For Immediate Release: August 13, 2014
 
Reno, Nev. – Science teachers from across Nevada and Northern California gathered at Squaw Valley last week to take part in a four-day workshop focused on incorporating the Next Generation Science Standards into their classrooms.
 
Teachers participate in a solar car demonstration during the EnergySmart Education Workshop...
Hosted by the Desert Research Institute’s GreenPower K-12 outreach program and the Alliance for Climate Education (ACE), the 20-hour professional development session focused on helping teachers unravel the mysteries of the Next Generation Science Standards and strengthen their climate science and energy knowledge and curriculum.
 
“I’m here because I am really interested in climate and I want to be able to teach it better,” said Warren Wood, an eighth-grade science teacher from Churchhill County Middle School in Fallon. “We’ve had the chance to learn about climate models and using data, this is stuff I think my students can really use if it’s taught correctly. ACE and GreenPower have created a great resource for teachers and I hope to continue to learn more.”
 
Sponsored by DRI, NV Energy and Southwest Gas, this unique, summer training provided participating teachers with continuing education credits and travel stipends, said Amelia Gulling, DRI’s GreenPower Program Administrator.
 
“This wouldn’t be possible without the generous support of our partners,” Gulling said. “Their investment goes directly to helping our educators prepare their students for STEM (science, technology, engineering and mathematics) careers.”
 
EnergySmart Education Workshop Participants.

Teachers had opportunities to connect with several climate scientists and renewable energy experts throughout the week. Guests included Nina Oakley, Ph.D., a climatologist at DRI’s Western Regional Climate Center; Curtis Robins, an associate research scientists at DRI’s Clean Technologies and Renewable Energy Center; and Colin Murphy, Ph.D, a science and technology fellow with the California Council on Science and Technology.
 
Chad Piekarz, an energy consultant for NV Energy; Bunnie Hale, a teacher ambassador for the California Education and Environment Initiative; and Phil Romi, a science specialist with Sacramento County Office of Education also provided teachers with recommendations on how best to teach the Next Generation Science Standards and develop a variety of inquiry-based lesson plans for teachers to bring back to the classroom.
 
Topics included what makes a gas a greenhouse gas, getting to the core of climate change, and interactive, hands-on experience with several GreenPower Green Boxes – including electricity, solar energy, climate and thermal energy.
##############################
— What you have to do —
According to the press release about the EnergySmart Education Workshop, which organizations sponsored the summer training?

— Data supplied —
##############################
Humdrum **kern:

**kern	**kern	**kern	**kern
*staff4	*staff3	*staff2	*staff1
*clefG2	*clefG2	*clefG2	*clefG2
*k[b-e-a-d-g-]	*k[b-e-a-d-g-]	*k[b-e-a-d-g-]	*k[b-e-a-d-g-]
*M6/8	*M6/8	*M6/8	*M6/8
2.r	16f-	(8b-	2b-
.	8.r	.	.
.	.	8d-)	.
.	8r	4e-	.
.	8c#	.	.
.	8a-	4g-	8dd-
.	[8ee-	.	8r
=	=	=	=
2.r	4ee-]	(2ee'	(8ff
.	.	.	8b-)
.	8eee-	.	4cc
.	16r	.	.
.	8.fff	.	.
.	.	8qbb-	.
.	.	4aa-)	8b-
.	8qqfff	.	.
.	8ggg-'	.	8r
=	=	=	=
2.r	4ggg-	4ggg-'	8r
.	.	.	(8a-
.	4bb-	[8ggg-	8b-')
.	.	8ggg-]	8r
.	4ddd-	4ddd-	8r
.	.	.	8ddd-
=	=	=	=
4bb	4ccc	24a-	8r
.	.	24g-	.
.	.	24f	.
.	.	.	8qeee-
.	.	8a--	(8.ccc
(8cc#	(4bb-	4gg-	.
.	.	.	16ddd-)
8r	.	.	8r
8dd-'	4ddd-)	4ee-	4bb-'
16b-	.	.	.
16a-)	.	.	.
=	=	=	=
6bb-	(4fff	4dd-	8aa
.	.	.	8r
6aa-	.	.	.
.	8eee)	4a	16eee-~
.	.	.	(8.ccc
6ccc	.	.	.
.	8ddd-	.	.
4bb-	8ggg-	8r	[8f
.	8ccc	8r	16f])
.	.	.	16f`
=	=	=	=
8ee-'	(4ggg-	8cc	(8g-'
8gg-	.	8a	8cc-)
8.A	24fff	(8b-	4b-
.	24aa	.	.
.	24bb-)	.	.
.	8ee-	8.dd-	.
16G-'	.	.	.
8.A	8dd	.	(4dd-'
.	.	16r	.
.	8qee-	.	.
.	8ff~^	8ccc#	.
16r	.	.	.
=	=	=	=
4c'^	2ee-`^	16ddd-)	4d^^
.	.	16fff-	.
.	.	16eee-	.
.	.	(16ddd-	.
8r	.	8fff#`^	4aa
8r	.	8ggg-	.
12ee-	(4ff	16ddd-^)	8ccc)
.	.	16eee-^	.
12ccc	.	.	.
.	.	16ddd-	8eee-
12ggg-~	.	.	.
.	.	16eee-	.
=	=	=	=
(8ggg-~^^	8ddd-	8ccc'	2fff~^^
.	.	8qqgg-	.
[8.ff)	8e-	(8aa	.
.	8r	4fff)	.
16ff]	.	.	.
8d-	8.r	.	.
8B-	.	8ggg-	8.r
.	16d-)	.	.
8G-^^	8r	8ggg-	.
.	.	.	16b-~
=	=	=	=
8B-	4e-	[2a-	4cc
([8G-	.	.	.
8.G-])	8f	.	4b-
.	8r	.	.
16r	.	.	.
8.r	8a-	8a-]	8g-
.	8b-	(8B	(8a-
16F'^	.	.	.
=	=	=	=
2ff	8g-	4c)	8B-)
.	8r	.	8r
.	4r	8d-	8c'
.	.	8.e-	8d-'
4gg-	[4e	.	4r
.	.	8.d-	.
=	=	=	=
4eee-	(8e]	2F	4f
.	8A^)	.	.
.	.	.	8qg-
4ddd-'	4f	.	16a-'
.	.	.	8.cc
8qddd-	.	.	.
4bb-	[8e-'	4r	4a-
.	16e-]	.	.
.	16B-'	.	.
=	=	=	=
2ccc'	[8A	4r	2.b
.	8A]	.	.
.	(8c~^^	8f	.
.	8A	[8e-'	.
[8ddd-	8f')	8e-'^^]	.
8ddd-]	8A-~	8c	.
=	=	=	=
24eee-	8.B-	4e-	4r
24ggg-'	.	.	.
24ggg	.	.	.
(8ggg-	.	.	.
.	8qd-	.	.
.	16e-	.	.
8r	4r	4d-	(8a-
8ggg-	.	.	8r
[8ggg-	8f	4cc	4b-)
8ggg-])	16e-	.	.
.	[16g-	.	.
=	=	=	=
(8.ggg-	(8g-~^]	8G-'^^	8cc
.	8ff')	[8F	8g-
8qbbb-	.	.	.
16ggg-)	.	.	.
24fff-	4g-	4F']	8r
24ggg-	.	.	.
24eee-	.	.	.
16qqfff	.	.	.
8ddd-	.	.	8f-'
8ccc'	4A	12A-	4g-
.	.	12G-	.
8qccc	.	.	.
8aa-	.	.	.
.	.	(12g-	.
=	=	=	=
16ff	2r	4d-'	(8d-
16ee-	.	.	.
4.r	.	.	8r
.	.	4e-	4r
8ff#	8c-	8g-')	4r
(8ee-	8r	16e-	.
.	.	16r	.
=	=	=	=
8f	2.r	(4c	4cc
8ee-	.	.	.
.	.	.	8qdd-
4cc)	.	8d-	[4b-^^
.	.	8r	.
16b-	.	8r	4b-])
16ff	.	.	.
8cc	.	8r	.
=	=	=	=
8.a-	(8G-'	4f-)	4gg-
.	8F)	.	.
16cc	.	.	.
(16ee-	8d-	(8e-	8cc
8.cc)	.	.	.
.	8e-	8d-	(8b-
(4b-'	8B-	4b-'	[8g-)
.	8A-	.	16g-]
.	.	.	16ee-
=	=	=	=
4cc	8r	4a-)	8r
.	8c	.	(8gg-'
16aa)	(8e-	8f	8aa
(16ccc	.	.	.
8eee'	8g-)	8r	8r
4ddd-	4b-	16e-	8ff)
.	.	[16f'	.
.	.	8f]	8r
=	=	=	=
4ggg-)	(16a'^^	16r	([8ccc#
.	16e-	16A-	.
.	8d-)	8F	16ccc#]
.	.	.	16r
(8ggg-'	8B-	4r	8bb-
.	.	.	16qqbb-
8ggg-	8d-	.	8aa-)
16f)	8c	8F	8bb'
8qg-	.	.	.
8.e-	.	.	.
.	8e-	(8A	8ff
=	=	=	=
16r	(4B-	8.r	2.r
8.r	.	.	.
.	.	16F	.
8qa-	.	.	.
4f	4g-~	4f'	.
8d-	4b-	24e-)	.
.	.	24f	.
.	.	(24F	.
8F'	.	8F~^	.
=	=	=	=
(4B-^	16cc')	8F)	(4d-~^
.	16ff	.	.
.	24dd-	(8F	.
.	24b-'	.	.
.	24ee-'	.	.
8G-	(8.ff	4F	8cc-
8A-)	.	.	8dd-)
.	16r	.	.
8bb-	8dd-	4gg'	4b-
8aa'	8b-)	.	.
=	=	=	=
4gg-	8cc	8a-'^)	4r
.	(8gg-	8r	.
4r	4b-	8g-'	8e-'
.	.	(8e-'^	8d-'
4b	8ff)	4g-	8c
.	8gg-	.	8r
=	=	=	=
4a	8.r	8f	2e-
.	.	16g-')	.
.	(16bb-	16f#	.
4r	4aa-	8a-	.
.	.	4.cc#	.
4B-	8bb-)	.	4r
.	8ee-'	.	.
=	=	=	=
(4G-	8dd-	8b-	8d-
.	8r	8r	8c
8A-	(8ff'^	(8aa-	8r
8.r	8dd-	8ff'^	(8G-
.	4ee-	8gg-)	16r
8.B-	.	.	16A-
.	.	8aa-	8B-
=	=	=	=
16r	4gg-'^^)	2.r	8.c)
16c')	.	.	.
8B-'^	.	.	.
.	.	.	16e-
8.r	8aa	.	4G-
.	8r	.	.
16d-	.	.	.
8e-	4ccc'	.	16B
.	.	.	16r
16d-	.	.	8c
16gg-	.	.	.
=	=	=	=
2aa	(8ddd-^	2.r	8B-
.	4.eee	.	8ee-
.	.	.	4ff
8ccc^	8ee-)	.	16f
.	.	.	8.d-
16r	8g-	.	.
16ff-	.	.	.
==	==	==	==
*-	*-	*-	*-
##############################
— Exercise solution —
DRI, NV Energy and Southwest Gas.